An evaluation of the damage to a production zone starts with knowing your final drilling fluid properties. Next, assess the size and amount of cuttings that came out of the hole. Follow that by measuring the amount of filter media that was required to fill the screened annulus. All of these questions will tell you how much damage has been done. Once we understand the damage, we can utilize the best development method to repair the production zone.
Air development is often the first tool of choice, and an easy tool to measure how much damage has been done to the production zone. On shallow wells, it’s effortless to use an open-ended tool to surge a short-screened section. Air becomes an excellent tool when the energy is directed out into formation with a perforate development tool. Some of the best air tools I have worked with are 2- to 3-feet long, and were one-of-a-kind designs created out of a need to better direct their air compressor energy for agitation. The larger the screen interval, the more critical it is to localize the power of the tool to a few feet at a time.
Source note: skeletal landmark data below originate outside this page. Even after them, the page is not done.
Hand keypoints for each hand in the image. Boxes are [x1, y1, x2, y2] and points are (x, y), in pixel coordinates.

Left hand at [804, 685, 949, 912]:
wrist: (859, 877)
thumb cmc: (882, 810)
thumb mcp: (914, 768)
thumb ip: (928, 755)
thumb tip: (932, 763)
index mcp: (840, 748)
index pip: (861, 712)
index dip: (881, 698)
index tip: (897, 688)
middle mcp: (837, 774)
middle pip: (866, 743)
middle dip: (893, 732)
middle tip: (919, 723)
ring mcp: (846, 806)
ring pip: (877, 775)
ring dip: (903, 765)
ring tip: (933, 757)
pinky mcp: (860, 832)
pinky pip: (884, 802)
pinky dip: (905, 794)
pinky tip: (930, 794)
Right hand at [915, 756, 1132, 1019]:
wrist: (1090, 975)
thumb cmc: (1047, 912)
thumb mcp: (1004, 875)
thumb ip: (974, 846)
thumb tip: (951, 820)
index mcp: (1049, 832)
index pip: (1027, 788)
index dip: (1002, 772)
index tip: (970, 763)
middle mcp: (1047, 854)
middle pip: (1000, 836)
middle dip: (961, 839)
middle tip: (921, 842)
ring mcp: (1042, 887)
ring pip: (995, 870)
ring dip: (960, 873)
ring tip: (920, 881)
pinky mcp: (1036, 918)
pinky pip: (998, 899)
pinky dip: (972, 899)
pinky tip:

Beyond air development, jetting and scrubbing tools work great at breaking up thick filter packs. A good jetting tool should also maximize its energy by working no more than two feet of a screen interval at a time. Ideally, when using a jetting method, a development fluid is utilized to help break down the filter pack. Development fluids are designed to work by getting out into the formation through the filter pack and wall cake. Very few development fluids were intended to be dumped from the surface and expected to go out into the production zone. If the passage is blocked, there is no way a development fluid is going to get out.
Yes, Old-School Still Works
The best energy efficient development method will always be surging and pumping. There are many ways to creating a pumping tool that can create surging energy. The goal is to understand that direct and constant surge agitation is one of the best ways to remove unwanted solids from a porosity zone. Yes, all of the cable-toolers and old-school drillers who kept their machine with a walking beam, it is still one of the most efficient ways to guarantee the best capacity of a well.
One crucial step that is often skipped or forgotten about is allowing the aquifer time to rest between agitation, surging and pumping. The best way to remove more undesirable solids from a porosity zone is by giving the zone time to settle. Many of my drilling mentors have said that the longer a well takes to clear up, the longer the life of the well.
Well development starts in the drilling program and continues through taking the proper steps to open the passageways. When a company plans to minimize the impact to the production zone and maximize their development method and tools, it becomes easy to create a good, clean water well. Efficient well development creates a productive source of water for decades.